Key Takeaways for Entrepreneurs

Jain's journey offers crucial insights for aspiring entrepreneurs:

Stay Focused: "There are a lot of moments, a lot of opportunities that come along the way which look easy, which will take you away from what you started to build. Don't get deviated. Always stay focused."

The distinction between pivoting and deviating is crucial. "It does not mean that if something is not working out, you just keep doing that. You have to be receptive to your customer's need, pivot as required, but don't deviate. There's a lot of difference between pivoting and deviating."

Pivot vs Deviate: Jain draws a critical distinction. Pivoting means adapting your approach based on customer feedback and market realities while staying true to your core mission. Deviating means chasing opportunities that look easy but take you away from your vision. Successful entrepreneurs know the difference.

Stay Optimistic: "As a startup founder who believes in a vision, who believes in making impossible possible, you have to be optimistic. If you leave that optimism, it will become hard for you and your team to chase an impossible task."
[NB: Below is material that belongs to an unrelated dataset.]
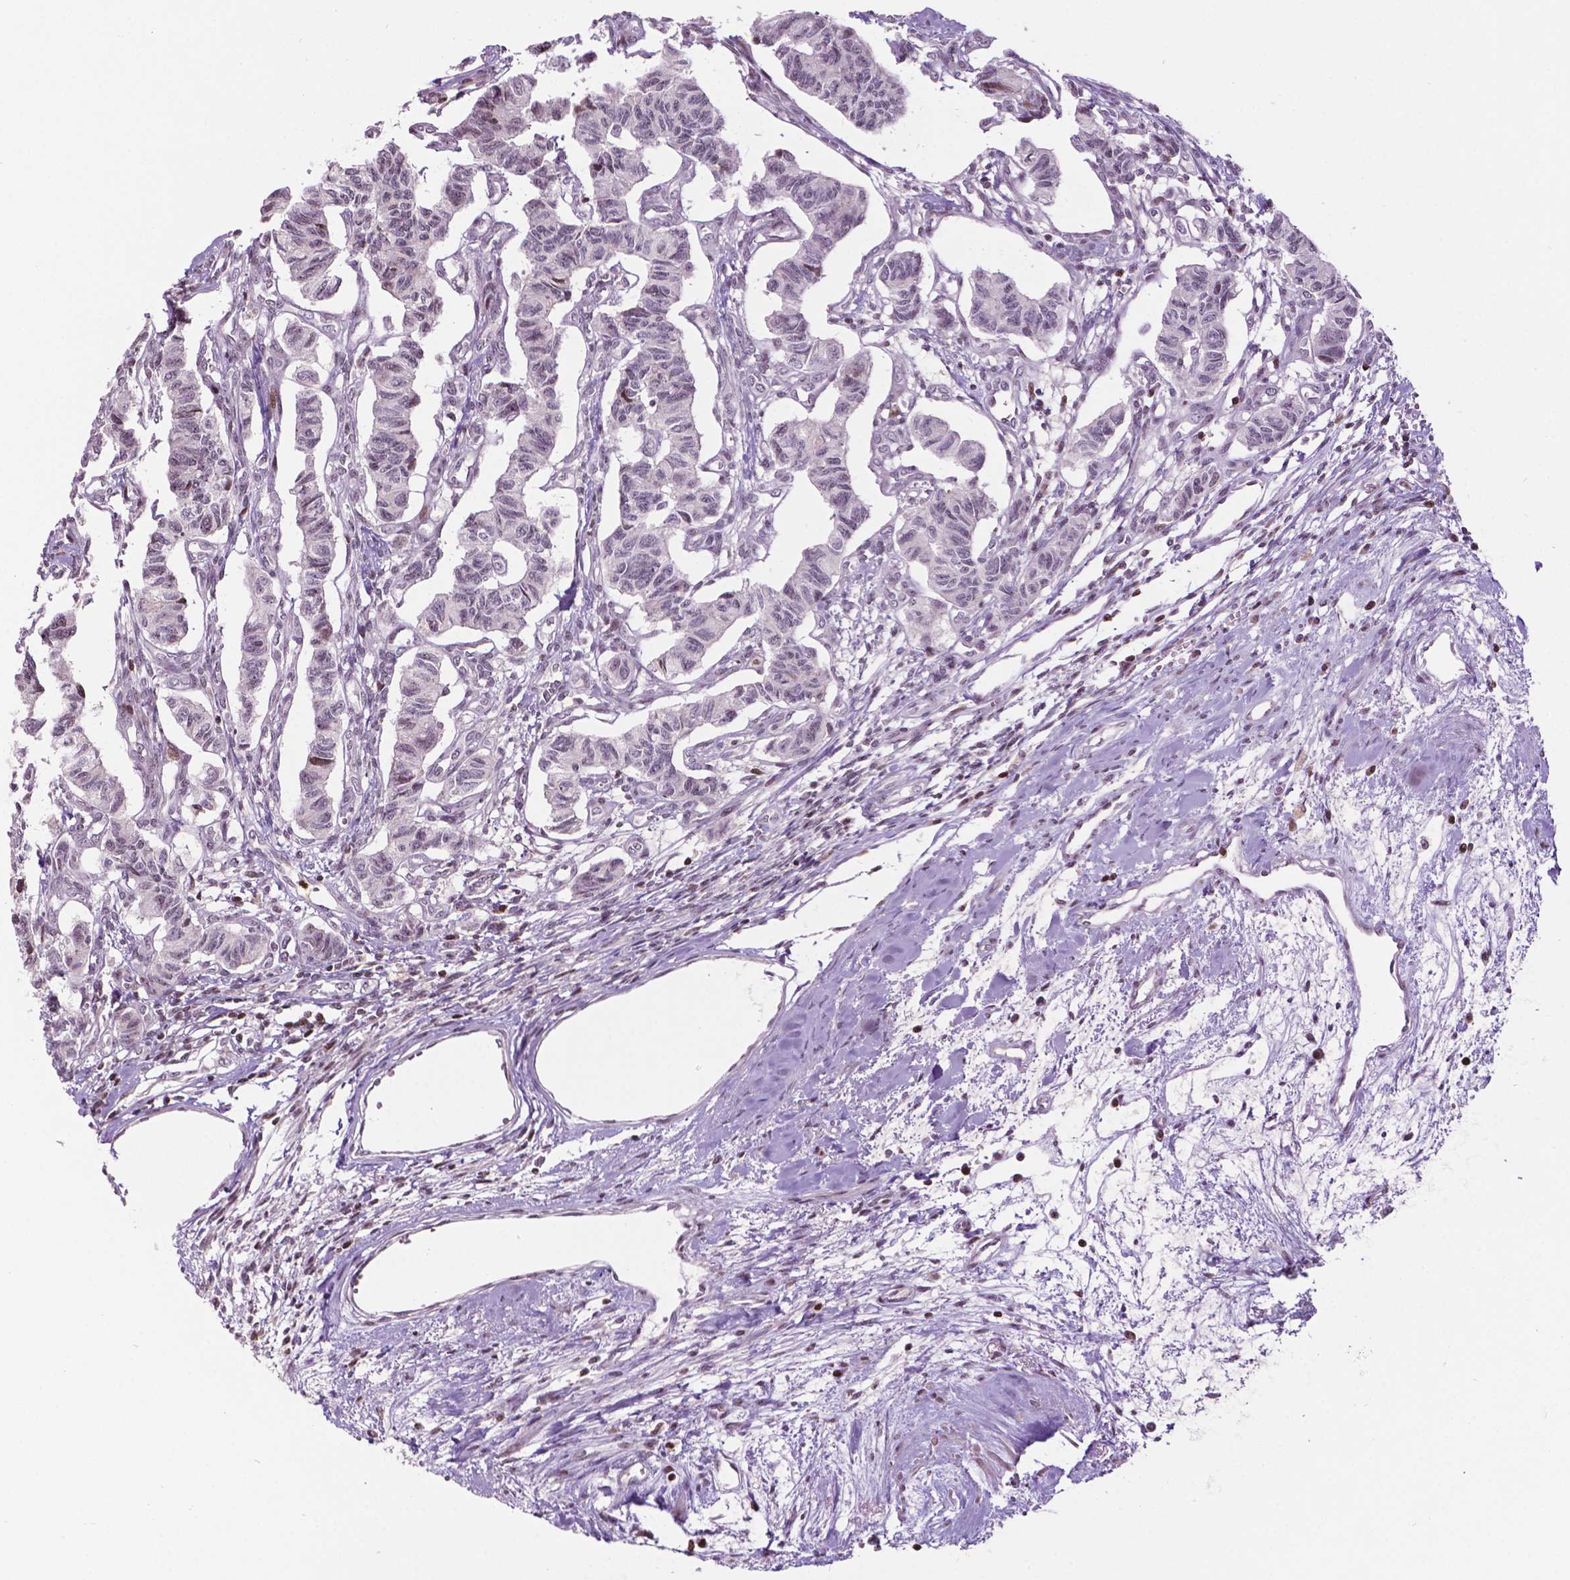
{"staining": {"intensity": "strong", "quantity": "<25%", "location": "nuclear"}, "tissue": "carcinoid", "cell_type": "Tumor cells", "image_type": "cancer", "snomed": [{"axis": "morphology", "description": "Carcinoid, malignant, NOS"}, {"axis": "topography", "description": "Kidney"}], "caption": "Protein analysis of carcinoid tissue demonstrates strong nuclear positivity in approximately <25% of tumor cells.", "gene": "PTPN18", "patient": {"sex": "female", "age": 41}}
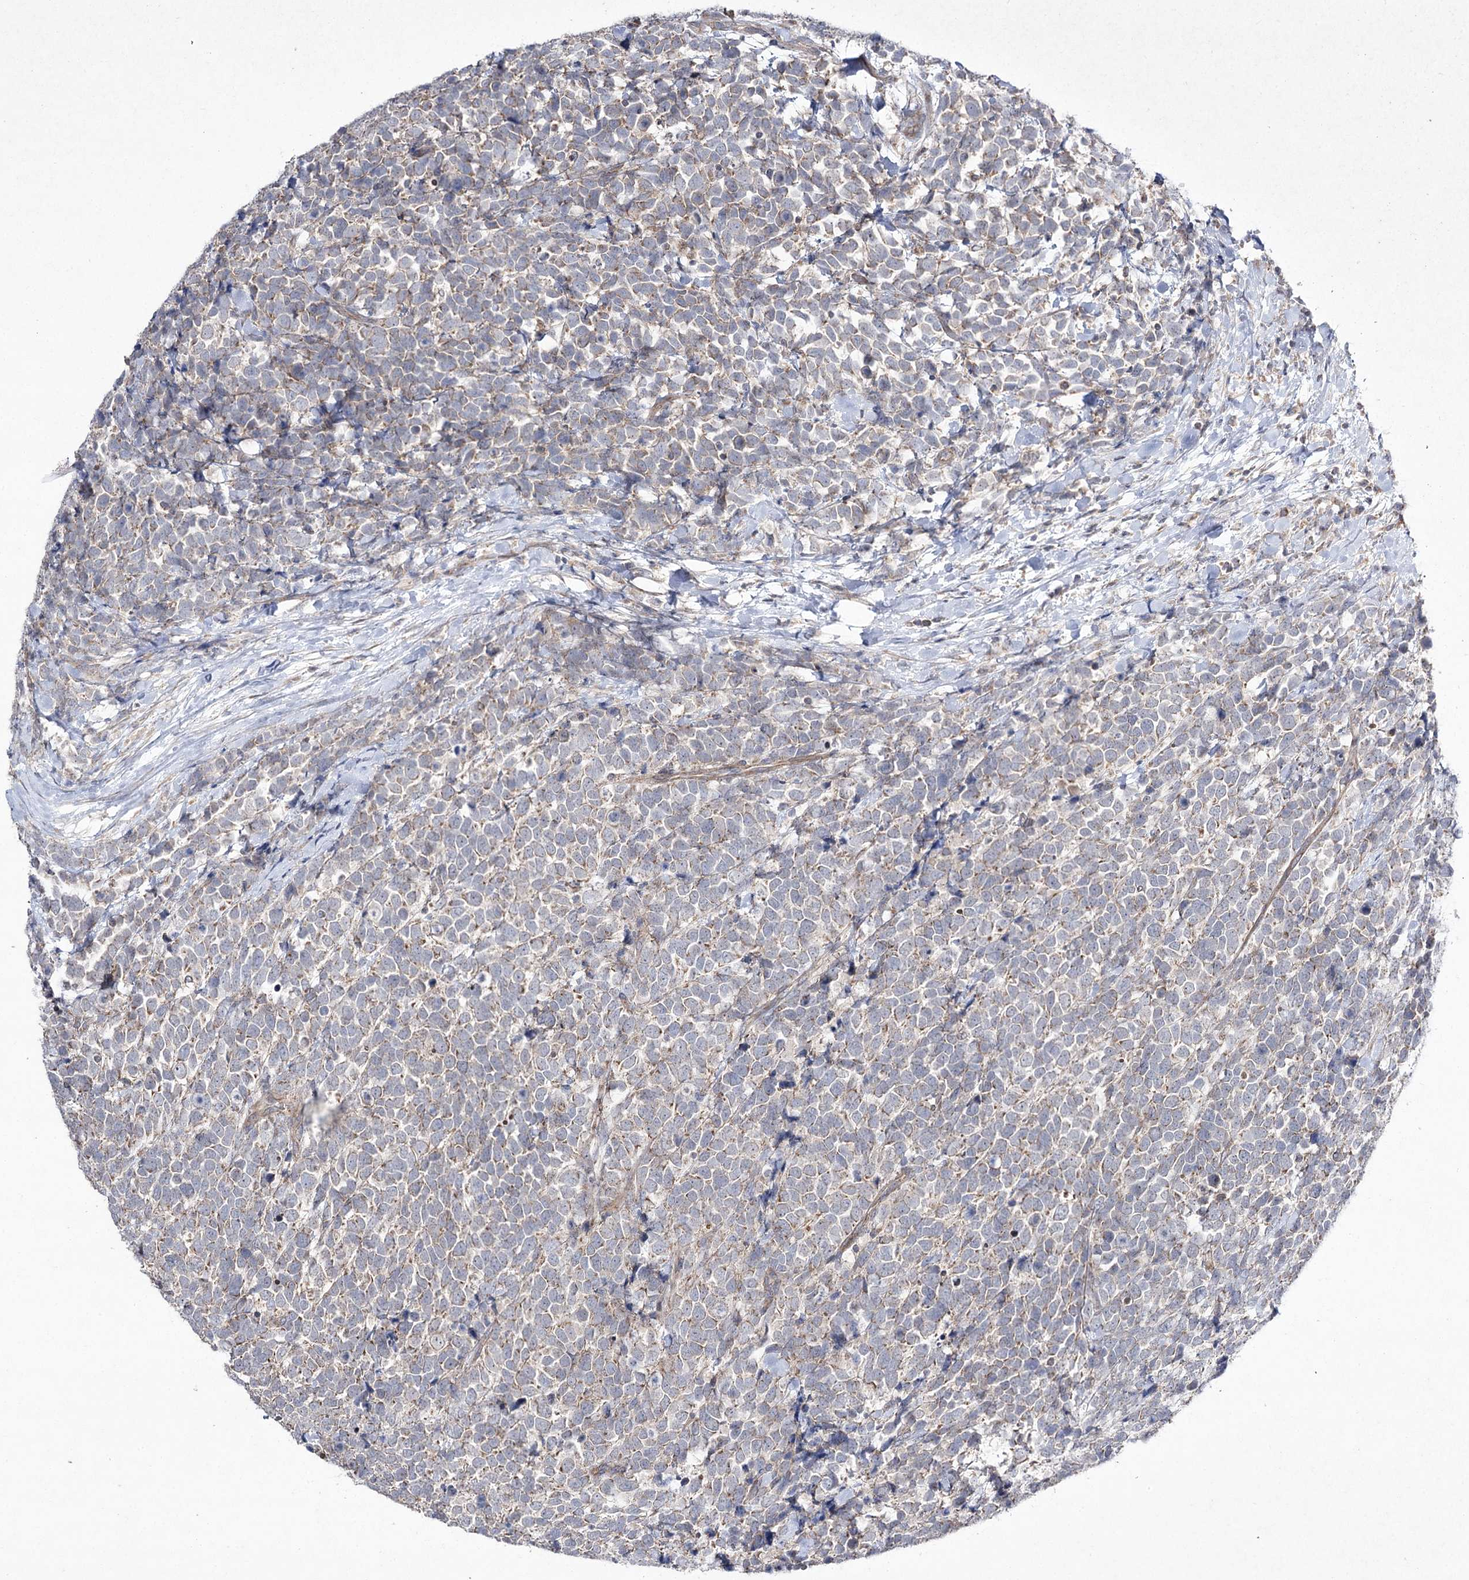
{"staining": {"intensity": "weak", "quantity": "25%-75%", "location": "cytoplasmic/membranous"}, "tissue": "urothelial cancer", "cell_type": "Tumor cells", "image_type": "cancer", "snomed": [{"axis": "morphology", "description": "Urothelial carcinoma, High grade"}, {"axis": "topography", "description": "Urinary bladder"}], "caption": "About 25%-75% of tumor cells in human urothelial cancer reveal weak cytoplasmic/membranous protein expression as visualized by brown immunohistochemical staining.", "gene": "FANCL", "patient": {"sex": "female", "age": 82}}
Optimism isn't just personality—it's leadership fuel. Founders who lose optimism can't sustain their teams through the inevitable dark moments of entrepreneurship.

About the Guest

Dr. Harshit Jain is the Founder & Global CEO of Doceree, the world's first global network of physician-only platforms for programmatic marketing in healthcare. A medical doctor by training (Internal Medicine, Northwestern, 2006), Jain left clinical practice to solve bigger healthcare problems through innovation and technology.

His entrepreneurial journey includes founding health tech and big data startups in North America, building healthcare communications companies in Asian markets, and spending seven years in global leadership roles at major advertising agencies across India, Asia Pacific, Europe, and the United States.

Under his leadership, Doceree has developed patented ESPIYAN™ technology and established the largest global network of physician-only platforms, transforming how pharmaceutical companies engage with healthcare professionals. The company's mission extends beyond marketing success—it aims to reduce healthcare costs globally by bringing efficiency and effectiveness to pharmaceutical marketing.

Jain is also the host of "The Next Marketing with HJ" podcast, where he explores the future of healthcare marketing with industry leaders. He is a recognized thought leader in programmatic marketing, AI in healthcare, and pharmaceutical innovation, regularly featured in industry publications and Forbes Councils.

His philosophy of combining data with creativity, maintaining work-life integration, and staying focused on core mission has made Doceree one of the fastest-growing companies in healthcare marketing technology, serving pharmaceutical manufacturers and agencies globally with measurable, transparent, and effective physician engagement solutions.